- [Exercise task]: Format every line of the records below as a JSON list of strings, with one string per line and blank lines omitted, covering all the records.

- [Supplied material]:
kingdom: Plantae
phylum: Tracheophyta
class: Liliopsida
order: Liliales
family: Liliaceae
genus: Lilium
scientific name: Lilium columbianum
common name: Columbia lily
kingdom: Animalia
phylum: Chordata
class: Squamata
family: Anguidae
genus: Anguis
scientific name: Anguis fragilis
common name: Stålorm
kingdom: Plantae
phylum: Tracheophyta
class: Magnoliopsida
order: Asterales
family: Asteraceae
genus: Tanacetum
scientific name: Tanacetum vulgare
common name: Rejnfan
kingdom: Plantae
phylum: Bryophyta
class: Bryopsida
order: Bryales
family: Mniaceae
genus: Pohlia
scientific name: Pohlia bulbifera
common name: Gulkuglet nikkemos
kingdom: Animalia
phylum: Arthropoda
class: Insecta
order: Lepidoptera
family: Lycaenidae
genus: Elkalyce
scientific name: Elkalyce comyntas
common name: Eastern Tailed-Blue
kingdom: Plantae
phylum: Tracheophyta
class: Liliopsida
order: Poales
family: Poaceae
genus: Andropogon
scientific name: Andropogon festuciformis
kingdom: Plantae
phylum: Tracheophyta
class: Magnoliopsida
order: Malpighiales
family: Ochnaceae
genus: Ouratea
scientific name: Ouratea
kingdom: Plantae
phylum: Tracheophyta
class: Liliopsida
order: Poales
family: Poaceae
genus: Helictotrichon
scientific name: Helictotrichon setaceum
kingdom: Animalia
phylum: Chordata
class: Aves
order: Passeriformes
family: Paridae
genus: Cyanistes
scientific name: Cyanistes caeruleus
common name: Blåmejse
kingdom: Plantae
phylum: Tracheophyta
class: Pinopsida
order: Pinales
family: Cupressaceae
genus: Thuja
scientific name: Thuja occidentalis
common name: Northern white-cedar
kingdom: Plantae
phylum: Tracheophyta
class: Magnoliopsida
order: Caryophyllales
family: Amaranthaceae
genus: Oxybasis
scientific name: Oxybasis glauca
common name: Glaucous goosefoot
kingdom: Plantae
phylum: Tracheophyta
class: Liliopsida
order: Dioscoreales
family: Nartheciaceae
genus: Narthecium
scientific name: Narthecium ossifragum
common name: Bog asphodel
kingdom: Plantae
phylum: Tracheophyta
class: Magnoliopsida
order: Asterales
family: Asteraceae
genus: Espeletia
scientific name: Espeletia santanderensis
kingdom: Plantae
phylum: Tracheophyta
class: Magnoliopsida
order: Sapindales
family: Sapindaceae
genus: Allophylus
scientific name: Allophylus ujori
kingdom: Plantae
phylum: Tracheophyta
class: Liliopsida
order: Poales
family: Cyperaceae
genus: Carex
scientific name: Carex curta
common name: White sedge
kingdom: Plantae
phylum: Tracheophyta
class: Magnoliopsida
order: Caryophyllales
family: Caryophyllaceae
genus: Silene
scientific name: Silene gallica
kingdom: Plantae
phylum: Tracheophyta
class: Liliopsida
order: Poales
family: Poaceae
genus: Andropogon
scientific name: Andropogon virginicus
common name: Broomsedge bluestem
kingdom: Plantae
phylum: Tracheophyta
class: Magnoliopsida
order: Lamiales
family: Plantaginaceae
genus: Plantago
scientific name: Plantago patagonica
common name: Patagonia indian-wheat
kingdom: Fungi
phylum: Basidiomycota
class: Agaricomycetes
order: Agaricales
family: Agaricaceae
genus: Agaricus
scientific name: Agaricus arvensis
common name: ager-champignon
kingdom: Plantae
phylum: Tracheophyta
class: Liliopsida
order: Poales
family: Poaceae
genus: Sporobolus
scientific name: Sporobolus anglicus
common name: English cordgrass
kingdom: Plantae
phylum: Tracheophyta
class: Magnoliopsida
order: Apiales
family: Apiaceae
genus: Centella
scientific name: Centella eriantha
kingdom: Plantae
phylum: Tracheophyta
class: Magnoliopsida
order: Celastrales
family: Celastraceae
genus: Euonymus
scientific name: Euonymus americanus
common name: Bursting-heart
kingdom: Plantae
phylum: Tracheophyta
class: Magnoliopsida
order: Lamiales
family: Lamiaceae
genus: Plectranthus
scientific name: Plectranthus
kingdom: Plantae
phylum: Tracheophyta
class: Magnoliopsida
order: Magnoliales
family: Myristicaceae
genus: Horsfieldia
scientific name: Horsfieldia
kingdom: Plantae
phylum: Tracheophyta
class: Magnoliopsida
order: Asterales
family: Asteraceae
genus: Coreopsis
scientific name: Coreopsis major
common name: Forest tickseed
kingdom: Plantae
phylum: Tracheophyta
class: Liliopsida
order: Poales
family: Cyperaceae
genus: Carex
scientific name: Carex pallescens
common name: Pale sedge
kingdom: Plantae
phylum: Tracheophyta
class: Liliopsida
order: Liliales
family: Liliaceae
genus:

- [Reply to the exercise]:
[
  "kingdom: Plantae",
  "phylum: Tracheophyta",
  "class: Liliopsida",
  "order: Liliales",
  "family: Liliaceae",
  "genus: Lilium",
  "scientific name: Lilium columbianum",
  "common name: Columbia lily",
  "kingdom: Animalia",
  "phylum: Chordata",
  "class: Squamata",
  "family: Anguidae",
  "genus: Anguis",
  "scientific name: Anguis fragilis",
  "common name: Stålorm",
  "kingdom: Plantae",
  "phylum: Tracheophyta",
  "class: Magnoliopsida",
  "order: Asterales",
  "family: Asteraceae",
  "genus: Tanacetum",
  "scientific name: Tanacetum vulgare",
  "common name: Rejnfan",
  "kingdom: Plantae",
  "phylum: Bryophyta",
  "class: Bryopsida",
  "order: Bryales",
  "family: Mniaceae",
  "genus: Pohlia",
  "scientific name: Pohlia bulbifera",
  "common name: Gulkuglet nikkemos",
  "kingdom: Animalia",
  "phylum: Arthropoda",
  "class: Insecta",
  "order: Lepidoptera",
  "family: Lycaenidae",
  "genus: Elkalyce",
  "scientific name: Elkalyce comyntas",
  "common name: Eastern Tailed-Blue",
  "kingdom: Plantae",
  "phylum: Tracheophyta",
  "class: Liliopsida",
  "order: Poales",
  "family: Poaceae",
  "genus: Andropogon",
  "scientific name: Andropogon festuciformis",
  "kingdom: Plantae",
  "phylum: Tracheophyta",
  "class: Magnoliopsida",
  "order: Malpighiales",
  "family: Ochnaceae",
  "genus: Ouratea",
  "scientific name: Ouratea",
  "kingdom: Plantae",
  "phylum: Tracheophyta",
  "class: Liliopsida",
  "order: Poales",
  "family: Poaceae",
  "genus: Helictotrichon",
  "scientific name: Helictotrichon setaceum",
  "kingdom: Animalia",
  "phylum: Chordata",
  "class: Aves",
  "order: Passeriformes",
  "family: Paridae",
  "genus: Cyanistes",
  "scientific name: Cyanistes caeruleus",
  "common name: Blåmejse",
  "kingdom: Plantae",
  "phylum: Tracheophyta",
  "class: Pinopsida",
  "order: Pinales",
  "family: Cupressaceae",
  "genus: Thuja",
  "scientific name: Thuja occidentalis",
  "common name: Northern white-cedar",
  "kingdom: Plantae",
  "phylum: Tracheophyta",
  "class: Magnoliopsida",
  "order: Caryophyllales",
  "family: Amaranthaceae",
  "genus: Oxybasis",
  "scientific name: Oxybasis glauca",
  "common name: Glaucous goosefoot",
  "kingdom: Plantae",
  "phylum: Tracheophyta",
  "class: Liliopsida",
  "order: Dioscoreales",
  "family: Nartheciaceae",
  "genus: Narthecium",
  "scientific name: Narthecium ossifragum",
  "common name: Bog asphodel",
  "kingdom: Plantae",
  "phylum: Tracheophyta",
  "class: Magnoliopsida",
  "order: Asterales",
  "family: Asteraceae",
  "genus: Espeletia",
  "scientific name: Espeletia santanderensis",
  "kingdom: Plantae",
  "phylum: Tracheophyta",
  "class: Magnoliopsida",
  "order: Sapindales",
  "family: Sapindaceae",
  "genus: Allophylus",
  "scientific name: Allophylus ujori",
  "kingdom: Plantae",
  "phylum: Tracheophyta",
  "class: Liliopsida",
  "order: Poales",
  "family: Cyperaceae",
  "genus: Carex",
  "scientific name: Carex curta",
  "common name: White sedge",
  "kingdom: Plantae",
  "phylum: Tracheophyta",
  "class: Magnoliopsida",
  "order: Caryophyllales",
  "family: Caryophyllaceae",
  "genus: Silene",
  "scientific name: Silene gallica",
  "kingdom: Plantae",
  "phylum: Tracheophyta",
  "class: Liliopsida",
  "order: Poales",
  "family: Poaceae",
  "genus: Andropogon",
  "scientific name: Andropogon virginicus",
  "common name: Broomsedge bluestem",
  "kingdom: Plantae",
  "phylum: Tracheophyta",
  "class: Magnoliopsida",
  "order: Lamiales",
  "family: Plantaginaceae",
  "genus: Plantago",
  "scientific name: Plantago patagonica",
  "common name: Patagonia indian-wheat",
  "kingdom: Fungi",
  "phylum: Basidiomycota",
  "class: Agaricomycetes",
  "order: Agaricales",
  "family: Agaricaceae",
  "genus: Agaricus",
  "scientific name: Agaricus arvensis",
  "common name: ager-champignon",
  "kingdom: Plantae",
  "phylum: Tracheophyta",
  "class: Liliopsida",
  "order: Poales",
  "family: Poaceae",
  "genus: Sporobolus",
  "scientific name: Sporobolus anglicus",
  "common name: English cordgrass",
  "kingdom: Plantae",
  "phylum: Tracheophyta",
  "class: Magnoliopsida",
  "order: Apiales",
  "family: Apiaceae",
  "genus: Centella",
  "scientific name: Centella eriantha",
  "kingdom: Plantae",
  "phylum: Tracheophyta",
  "class: Magnoliopsida",
  "order: Celastrales",
  "family: Celastraceae",
  "genus: Euonymus",
  "scientific name: Euonymus americanus",
  "common name: Bursting-heart",
  "kingdom: Plantae",
  "phylum: Tracheophyta",
  "class: Magnoliopsida",
  "order: Lamiales",
  "family: Lamiaceae",
  "genus: Plectranthus",
  "scientific name: Plectranthus",
  "kingdom: Plantae",
  "phylum: Tracheophyta",
  "class: Magnoliopsida",
  "order: Magnoliales",
  "family: Myristicaceae",
  "genus: Horsfieldia",
  "scientific name: Horsfieldia",
  "kingdom: Plantae",
  "phylum: Tracheophyta",
  "class: Magnoliopsida",
  "order: Asterales",
  "family: Asteraceae",
  "genus: Coreopsis",
  "scientific name: Coreopsis major",
  "common name: Forest tickseed",
  "kingdom: Plantae",
  "phylum: Tracheophyta",
  "class: Liliopsida",
  "order: Poales",
  "family: Cyperaceae",
  "genus: Carex",
  "scientific name: Carex pallescens",
  "common name: Pale sedge",
  "kingdom: Plantae",
  "phylum: Tracheophyta",
  "class: Liliopsida",
  "order: Liliales",
  "family: Liliaceae",
  "genus:"
]